As a programmer your task is never to hide anything. It is to build abstractions so that annoying and repetitive tasks become convenient and easy to use. No part of this necessitates or in any form encourages hiding. The idea of ‘protecting the user’ by hiding things is something that I blame OOP for and strongly despise because it's so wrong. In fact, you should expose as much of your library as you can to cover for all the corner cases that you could not expect. If the top level of your abstraction tower is not sufficient, a user might hook into a lower part and still get their work done without having to either switch to a different library or wait three years for you to implement what they need.

But I hear you scream, what of my precious program state? What if the user unknowingly disrupts it and everything goes bonkers? What if I have to change the internal architecture and that will change the low-level interface? There are answers to all of those questions. Most of all, it is trust in your user that they know what they want to do. Proper documentation (this includes the interface design), too, is a vital part as then users can know what to expect if they dig deeper. And as for the case where you have to change lower parts, if your environment has good debugging tools and, again, documentation is provided, that too should not be too big of a problem.

Generally I find that information hiding is a bogus concept that corporate programming, fear, and OOP have forced onto the minds of everyone, poisoning the ideas and programs with pointless wrappers that don't have to exist in the first place.

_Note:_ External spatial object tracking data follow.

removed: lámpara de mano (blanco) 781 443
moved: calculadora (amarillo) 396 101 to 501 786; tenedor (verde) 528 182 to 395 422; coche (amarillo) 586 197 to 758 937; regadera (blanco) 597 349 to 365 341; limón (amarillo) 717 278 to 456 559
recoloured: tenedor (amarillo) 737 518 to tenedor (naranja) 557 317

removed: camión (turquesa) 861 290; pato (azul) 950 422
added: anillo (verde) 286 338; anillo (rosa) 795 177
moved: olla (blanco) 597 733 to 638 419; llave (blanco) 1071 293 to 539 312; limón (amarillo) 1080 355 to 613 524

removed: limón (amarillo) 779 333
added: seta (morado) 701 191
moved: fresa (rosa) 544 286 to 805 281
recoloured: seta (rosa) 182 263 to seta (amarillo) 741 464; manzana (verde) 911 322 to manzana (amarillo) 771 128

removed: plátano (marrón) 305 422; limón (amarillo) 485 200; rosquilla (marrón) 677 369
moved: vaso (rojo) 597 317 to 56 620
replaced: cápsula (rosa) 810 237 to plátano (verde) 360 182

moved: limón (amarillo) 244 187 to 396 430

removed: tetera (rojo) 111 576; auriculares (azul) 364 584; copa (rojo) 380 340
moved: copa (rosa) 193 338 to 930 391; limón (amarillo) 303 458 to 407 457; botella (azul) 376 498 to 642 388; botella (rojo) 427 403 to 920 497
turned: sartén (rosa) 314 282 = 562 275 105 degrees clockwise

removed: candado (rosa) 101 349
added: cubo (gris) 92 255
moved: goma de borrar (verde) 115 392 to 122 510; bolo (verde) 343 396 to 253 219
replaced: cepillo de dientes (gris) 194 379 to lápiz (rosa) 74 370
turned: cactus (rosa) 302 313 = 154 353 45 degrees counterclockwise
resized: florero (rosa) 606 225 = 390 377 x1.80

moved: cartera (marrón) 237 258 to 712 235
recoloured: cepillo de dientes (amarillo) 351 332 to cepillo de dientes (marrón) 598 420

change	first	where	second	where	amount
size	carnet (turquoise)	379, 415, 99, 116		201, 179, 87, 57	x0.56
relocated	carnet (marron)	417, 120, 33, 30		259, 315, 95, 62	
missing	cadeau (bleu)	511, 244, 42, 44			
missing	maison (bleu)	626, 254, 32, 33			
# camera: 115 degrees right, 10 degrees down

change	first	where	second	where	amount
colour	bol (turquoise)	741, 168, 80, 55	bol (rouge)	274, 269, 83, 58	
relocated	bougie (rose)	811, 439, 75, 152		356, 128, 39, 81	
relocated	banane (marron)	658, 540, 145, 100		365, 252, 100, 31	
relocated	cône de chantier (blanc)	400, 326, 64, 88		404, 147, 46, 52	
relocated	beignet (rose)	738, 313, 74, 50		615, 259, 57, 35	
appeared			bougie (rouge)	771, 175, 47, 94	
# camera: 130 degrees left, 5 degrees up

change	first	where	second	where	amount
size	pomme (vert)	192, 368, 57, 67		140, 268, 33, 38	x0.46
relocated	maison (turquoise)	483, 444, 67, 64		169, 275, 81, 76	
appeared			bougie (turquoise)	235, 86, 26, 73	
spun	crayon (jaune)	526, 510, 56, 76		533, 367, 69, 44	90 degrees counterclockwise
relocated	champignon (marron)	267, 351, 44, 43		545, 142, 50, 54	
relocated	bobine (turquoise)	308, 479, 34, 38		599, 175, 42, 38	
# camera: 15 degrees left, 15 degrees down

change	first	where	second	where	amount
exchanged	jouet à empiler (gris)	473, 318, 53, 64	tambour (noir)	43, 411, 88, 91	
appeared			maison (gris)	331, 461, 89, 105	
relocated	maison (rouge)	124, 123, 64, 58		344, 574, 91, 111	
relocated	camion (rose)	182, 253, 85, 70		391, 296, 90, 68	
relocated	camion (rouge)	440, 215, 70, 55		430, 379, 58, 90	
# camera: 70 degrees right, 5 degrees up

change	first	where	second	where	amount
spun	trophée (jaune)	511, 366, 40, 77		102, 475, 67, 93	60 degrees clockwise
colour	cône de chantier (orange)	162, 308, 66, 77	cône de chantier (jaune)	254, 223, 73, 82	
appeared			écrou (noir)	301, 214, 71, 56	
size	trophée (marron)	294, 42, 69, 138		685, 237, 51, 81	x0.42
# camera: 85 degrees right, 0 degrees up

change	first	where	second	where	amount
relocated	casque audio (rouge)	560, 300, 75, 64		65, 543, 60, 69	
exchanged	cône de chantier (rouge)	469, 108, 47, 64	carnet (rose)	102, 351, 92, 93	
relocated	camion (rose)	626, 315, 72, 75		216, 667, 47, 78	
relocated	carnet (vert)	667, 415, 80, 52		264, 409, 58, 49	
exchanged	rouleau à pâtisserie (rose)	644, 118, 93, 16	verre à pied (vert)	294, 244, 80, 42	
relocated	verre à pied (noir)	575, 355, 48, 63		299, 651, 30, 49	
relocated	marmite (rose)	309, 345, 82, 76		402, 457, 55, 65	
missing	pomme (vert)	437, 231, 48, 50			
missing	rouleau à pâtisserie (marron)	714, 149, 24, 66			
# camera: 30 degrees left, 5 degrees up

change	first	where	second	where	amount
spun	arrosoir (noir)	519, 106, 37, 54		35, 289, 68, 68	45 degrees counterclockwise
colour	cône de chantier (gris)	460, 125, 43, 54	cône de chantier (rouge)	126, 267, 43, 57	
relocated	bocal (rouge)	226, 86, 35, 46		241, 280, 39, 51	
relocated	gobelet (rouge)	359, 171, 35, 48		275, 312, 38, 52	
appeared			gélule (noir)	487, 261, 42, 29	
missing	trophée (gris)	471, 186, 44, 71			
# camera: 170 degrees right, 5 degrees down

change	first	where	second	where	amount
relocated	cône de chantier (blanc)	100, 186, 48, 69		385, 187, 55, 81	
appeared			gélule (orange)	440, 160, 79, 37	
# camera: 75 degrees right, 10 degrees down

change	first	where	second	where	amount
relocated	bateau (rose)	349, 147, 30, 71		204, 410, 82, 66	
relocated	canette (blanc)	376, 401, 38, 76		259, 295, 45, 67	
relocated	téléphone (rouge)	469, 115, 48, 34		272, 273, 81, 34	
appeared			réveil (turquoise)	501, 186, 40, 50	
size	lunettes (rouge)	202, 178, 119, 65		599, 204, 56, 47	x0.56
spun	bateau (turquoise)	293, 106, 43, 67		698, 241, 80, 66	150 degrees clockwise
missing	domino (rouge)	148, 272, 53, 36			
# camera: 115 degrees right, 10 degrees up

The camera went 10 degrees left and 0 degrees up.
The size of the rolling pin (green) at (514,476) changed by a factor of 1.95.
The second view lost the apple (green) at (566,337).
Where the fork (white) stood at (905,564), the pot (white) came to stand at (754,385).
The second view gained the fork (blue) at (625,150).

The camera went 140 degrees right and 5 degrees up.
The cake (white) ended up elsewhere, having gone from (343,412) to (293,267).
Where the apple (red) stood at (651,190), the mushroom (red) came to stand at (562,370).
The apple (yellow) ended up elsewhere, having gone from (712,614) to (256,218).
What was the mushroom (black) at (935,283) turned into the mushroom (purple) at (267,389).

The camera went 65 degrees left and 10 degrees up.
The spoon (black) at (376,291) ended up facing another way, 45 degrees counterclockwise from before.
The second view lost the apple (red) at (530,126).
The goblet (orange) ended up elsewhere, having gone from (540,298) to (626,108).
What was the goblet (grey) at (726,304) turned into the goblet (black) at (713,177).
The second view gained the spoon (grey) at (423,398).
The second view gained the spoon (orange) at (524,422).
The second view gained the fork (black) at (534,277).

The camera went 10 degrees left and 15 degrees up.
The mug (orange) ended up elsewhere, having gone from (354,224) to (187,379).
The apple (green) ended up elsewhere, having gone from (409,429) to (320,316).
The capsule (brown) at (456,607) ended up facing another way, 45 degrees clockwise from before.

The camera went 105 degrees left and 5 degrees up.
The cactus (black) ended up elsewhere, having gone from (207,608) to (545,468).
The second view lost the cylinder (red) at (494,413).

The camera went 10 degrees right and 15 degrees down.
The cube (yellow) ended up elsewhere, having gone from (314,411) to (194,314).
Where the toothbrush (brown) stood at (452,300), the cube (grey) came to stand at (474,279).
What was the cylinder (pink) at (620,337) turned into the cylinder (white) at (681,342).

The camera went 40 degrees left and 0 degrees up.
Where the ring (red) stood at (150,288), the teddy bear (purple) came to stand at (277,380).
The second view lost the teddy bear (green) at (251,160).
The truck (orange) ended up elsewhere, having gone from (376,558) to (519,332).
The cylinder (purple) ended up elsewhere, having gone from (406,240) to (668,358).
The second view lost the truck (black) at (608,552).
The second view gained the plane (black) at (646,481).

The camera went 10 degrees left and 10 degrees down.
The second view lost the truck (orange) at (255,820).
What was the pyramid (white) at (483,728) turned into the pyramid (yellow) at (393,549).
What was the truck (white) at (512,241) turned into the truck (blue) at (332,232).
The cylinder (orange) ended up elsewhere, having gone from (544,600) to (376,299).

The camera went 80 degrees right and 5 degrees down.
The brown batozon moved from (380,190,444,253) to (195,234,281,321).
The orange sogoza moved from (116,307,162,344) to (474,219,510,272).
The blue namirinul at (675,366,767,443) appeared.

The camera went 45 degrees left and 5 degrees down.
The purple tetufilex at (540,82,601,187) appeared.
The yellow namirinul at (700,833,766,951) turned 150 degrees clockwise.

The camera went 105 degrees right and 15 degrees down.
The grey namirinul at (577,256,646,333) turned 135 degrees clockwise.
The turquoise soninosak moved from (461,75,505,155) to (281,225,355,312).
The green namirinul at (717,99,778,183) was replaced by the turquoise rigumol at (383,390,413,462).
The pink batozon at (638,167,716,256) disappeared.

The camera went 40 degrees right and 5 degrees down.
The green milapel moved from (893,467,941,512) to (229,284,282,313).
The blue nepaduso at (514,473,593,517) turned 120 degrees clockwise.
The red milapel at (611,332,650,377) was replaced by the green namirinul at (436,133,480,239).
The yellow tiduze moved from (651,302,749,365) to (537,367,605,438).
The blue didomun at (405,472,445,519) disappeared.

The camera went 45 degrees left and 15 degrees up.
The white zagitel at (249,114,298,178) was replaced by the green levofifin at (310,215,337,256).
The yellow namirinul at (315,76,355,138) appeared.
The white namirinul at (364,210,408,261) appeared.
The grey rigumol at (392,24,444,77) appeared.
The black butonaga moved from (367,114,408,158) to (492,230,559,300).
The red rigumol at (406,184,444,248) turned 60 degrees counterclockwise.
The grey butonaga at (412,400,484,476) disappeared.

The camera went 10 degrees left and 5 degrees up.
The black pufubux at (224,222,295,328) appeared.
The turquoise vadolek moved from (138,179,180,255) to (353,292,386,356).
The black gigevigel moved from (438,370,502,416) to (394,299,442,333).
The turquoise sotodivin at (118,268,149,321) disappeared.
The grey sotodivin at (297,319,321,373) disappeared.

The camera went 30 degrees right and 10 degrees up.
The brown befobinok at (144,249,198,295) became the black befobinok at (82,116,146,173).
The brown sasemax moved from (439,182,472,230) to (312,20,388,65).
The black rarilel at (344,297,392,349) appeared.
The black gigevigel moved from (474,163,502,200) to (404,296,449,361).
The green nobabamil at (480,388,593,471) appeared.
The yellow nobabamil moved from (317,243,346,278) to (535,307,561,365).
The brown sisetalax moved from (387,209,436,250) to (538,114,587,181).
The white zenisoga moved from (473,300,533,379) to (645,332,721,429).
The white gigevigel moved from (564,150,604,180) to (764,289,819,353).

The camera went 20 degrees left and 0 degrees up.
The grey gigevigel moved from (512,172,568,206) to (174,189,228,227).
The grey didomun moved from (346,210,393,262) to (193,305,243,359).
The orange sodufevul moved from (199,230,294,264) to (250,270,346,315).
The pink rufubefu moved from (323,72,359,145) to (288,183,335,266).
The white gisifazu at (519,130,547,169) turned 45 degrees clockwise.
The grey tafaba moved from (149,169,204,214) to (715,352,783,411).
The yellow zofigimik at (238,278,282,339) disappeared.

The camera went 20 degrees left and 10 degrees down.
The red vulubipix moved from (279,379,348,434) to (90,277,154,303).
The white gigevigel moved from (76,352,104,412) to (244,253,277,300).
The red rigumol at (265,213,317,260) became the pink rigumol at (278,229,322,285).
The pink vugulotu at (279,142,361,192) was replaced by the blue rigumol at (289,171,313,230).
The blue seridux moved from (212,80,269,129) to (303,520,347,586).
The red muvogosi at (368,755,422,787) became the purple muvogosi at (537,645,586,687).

CL has helped me realise what an absurd idea this is, as it is impossible to completely hide anything in it. There's always a way to access someone else's data and that has been useful to me many times.

To me it is a much bigger problem to expect what the user might want to do than it is to keep your software ‘protected’. When I write a program I know what I want out of it, but making it accessible to others requires thinking about what they might want to do, and there I only know for sure that I won't ever think of all the use-cases, if even a majority of them. So, I instead write documentation for what I have and trust my users to take the responsibility upon themselves if something breaks when they attempt a more risky manoeuvre. And if it does indeed burn, then most likely my code is at fault for not covering their needs, or not properly explaining how to use it.

To reiterate: Your job is to write abstractions and make life easier. Hiding is only ever your job if not doing so would make life harder, and I find that is extremely rarely the case.

Necessary caveat: Of course I don't expose everything in my software either, but I don't go to any lengths to hide things unless I am absolutely sure it is closely tied to some other function or state that renders it useless outside of its context. In CL I like to think that exported symbols are “advertised”, everything else is just “there” and only percent-prefixed symbols are truly and honestly supposed to be “hidden”.